Direktur Utama Perum Bulog Letnan Jenderal TNI (Purn) Ahmad Rizal Ramdhani menyebut pemerintah telah menyiapkan sejumlah instrumen untuk merespons dinamika harga beras di daerah. Dua jalur utama yang dijalankan saat ini adalah percepatan distribusi bantuan pangan dan optimalisasi penyaluran beras SPHP ke pasar rakyat.
Stok beras dinilai memadai
Ahmad mengatakan stok beras yang dikelola Bulog hingga awal Juni 2026 mencapai sekitar 5,3 juta ton. Jumlah itu disebut cukup untuk memenuhi kebutuhan bantuan pangan, program SPHP, serta intervensi lain yang diperlukan untuk menjaga stabilitas pasokan dan harga.
Ketersediaan stok tersebut menjadi modal penting agar Bulog dapat bergerak cepat ketika pemerintah perlu melakukan penyaluran tambahan. Di saat yang sama, cadangan beras pemerintah yang dikelola Bulog juga dipastikan dalam kondisi aman dan siap digunakan sewaktu-waktu.
Bantuan pangan hampir 60 persen tersalurkan
Hingga 6 Juni 2026, penyaluran bantuan pangan beras sudah terealisasi hampir 60 persen. Dari target 33,2 juta Penerima Bantuan Pangan (PBP), hampir 20 juta PBP telah menerima bantuan tersebut.
Pemerintah menargetkan seluruh bantuan pangan dapat tersalurkan sampai akhir Juni 2026. Percepatan ini diharapkan menjaga daya beli masyarakat dan ikut meredam tekanan harga beras di tingkat konsumen.

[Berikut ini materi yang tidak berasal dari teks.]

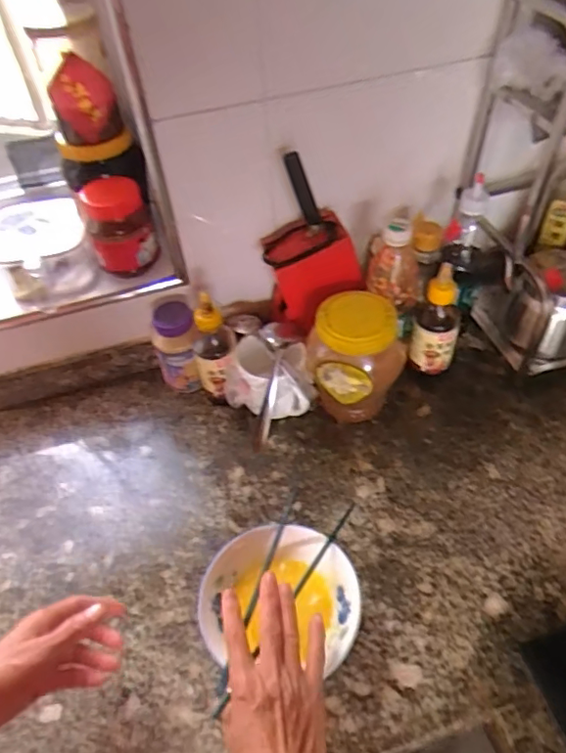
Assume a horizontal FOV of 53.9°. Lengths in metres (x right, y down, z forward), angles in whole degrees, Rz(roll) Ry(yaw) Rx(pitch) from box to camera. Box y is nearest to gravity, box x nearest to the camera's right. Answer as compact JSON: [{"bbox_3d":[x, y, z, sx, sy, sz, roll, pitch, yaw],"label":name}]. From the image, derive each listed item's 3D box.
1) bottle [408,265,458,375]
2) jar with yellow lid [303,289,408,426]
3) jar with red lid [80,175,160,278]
[{"bbox_3d":[0.201,-0.073,0.726,0.055,0.157,0.042,14,52,15],"label":"bottle"},{"bbox_3d":[0.087,-0.021,0.703,0.099,0.159,0.096,-2,49,3],"label":"jar with yellow lid"},{"bbox_3d":[-0.221,-0.205,0.754,0.082,0.106,0.099,-16,50,-9],"label":"jar with red lid"}]

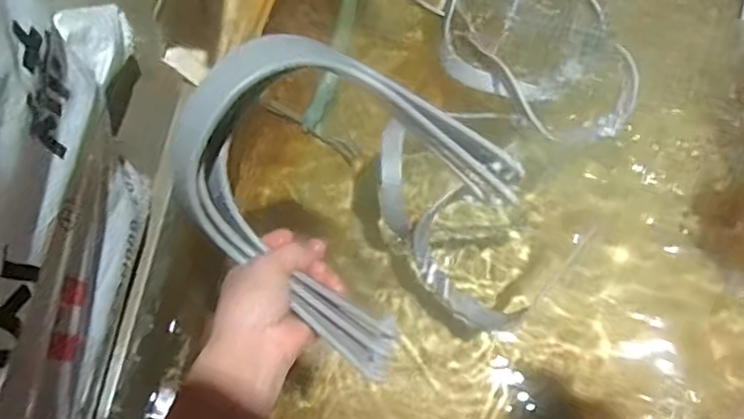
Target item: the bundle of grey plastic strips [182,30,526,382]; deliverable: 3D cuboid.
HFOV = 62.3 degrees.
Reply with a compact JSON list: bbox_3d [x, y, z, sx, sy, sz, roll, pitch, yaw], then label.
[{"bbox_3d":[-0.024,-0.016,0.414,0.190,0.109,0.164,36,74,13],"label":"bundle of grey plastic strips"}]

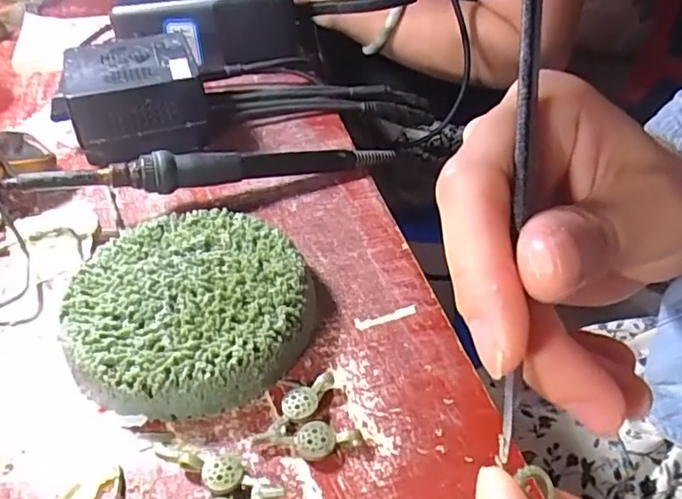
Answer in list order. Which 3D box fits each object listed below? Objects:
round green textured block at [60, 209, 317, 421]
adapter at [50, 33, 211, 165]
[{"bbox_3d":[-0.065,0.023,0.245,0.098,0.025,0.096,1,42,-1],"label":"round green textured block"},{"bbox_3d":[-0.129,-0.096,0.356,0.081,0.052,0.067,-11,44,-13],"label":"adapter"}]

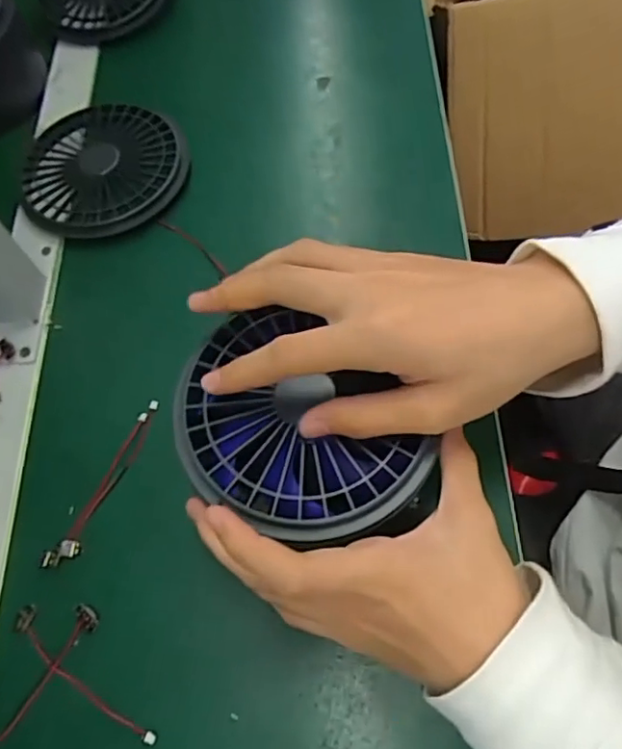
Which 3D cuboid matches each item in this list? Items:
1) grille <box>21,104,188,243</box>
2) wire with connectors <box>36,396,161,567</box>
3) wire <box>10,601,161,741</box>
[{"bbox_3d":[-0.160,-0.161,0.456,0.125,0.024,0.119,-7,65,0],"label":"grille"},{"bbox_3d":[-0.126,0.066,0.359,0.015,0.009,0.113,21,68,13],"label":"wire with connectors"},{"bbox_3d":[-0.124,0.162,0.311,0.103,0.009,0.015,35,71,18],"label":"wire"}]

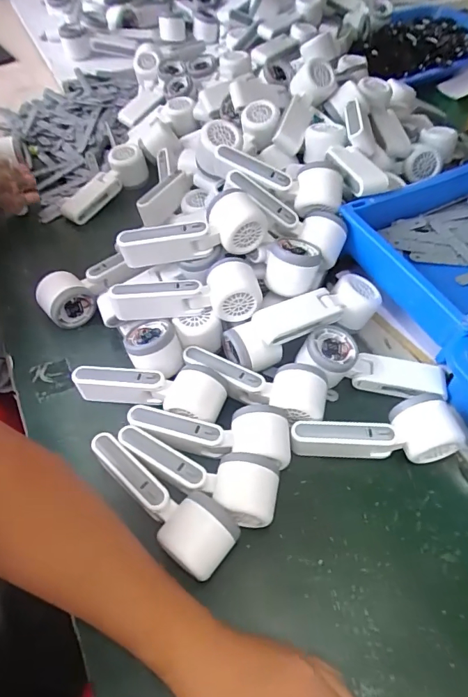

SPHP diperluas ke jalur distribusi resmi
Di sisi lain, Bulog terus mendorong distribusi beras SPHP hingga mencapai 315 ribu ton melalui berbagai saluran resmi. Penyaluran dilakukan lewat pasar tradisional, kios pangan, Gerakan Pangan Murah (GPM), dan jaringan pengecer yang bekerja sama dengan pemerintah daerah.
Menurut Ahmad, beras SPHP menjadi instrumen strategis agar masyarakat tetap bisa memperoleh beras dengan harga yang terjangkau. Karena itu, penyalurannya terus dipercepat dan diperluas supaya manfaatnya dirasakan lebih merata di banyak wilayah.
Jaga keseimbangan pasokan dan harga
Pemerintah menilai kombinasi bantuan pangan dan distribusi beras SPHP menjadi langkah efektif untuk menjaga keseimbangan pasokan dan harga di pasar. Dengan stok yang besar dan jalur distribusi yang luas, tekanan terhadap harga beras diharapkan dapat ditekan tanpa mengganggu ketersediaan barang di masyarakat.
Bulog juga meminta masyarakat tetap tenang karena pasokan beras nasional dinilai mencukupi. Bersama Badan Pangan Nasional dan para pemangku kepentingan lain, Bulog menyatakan akan terus memastikan harga beras tetap stabil dan kebutuhan pangan masyarakat terpenuhi.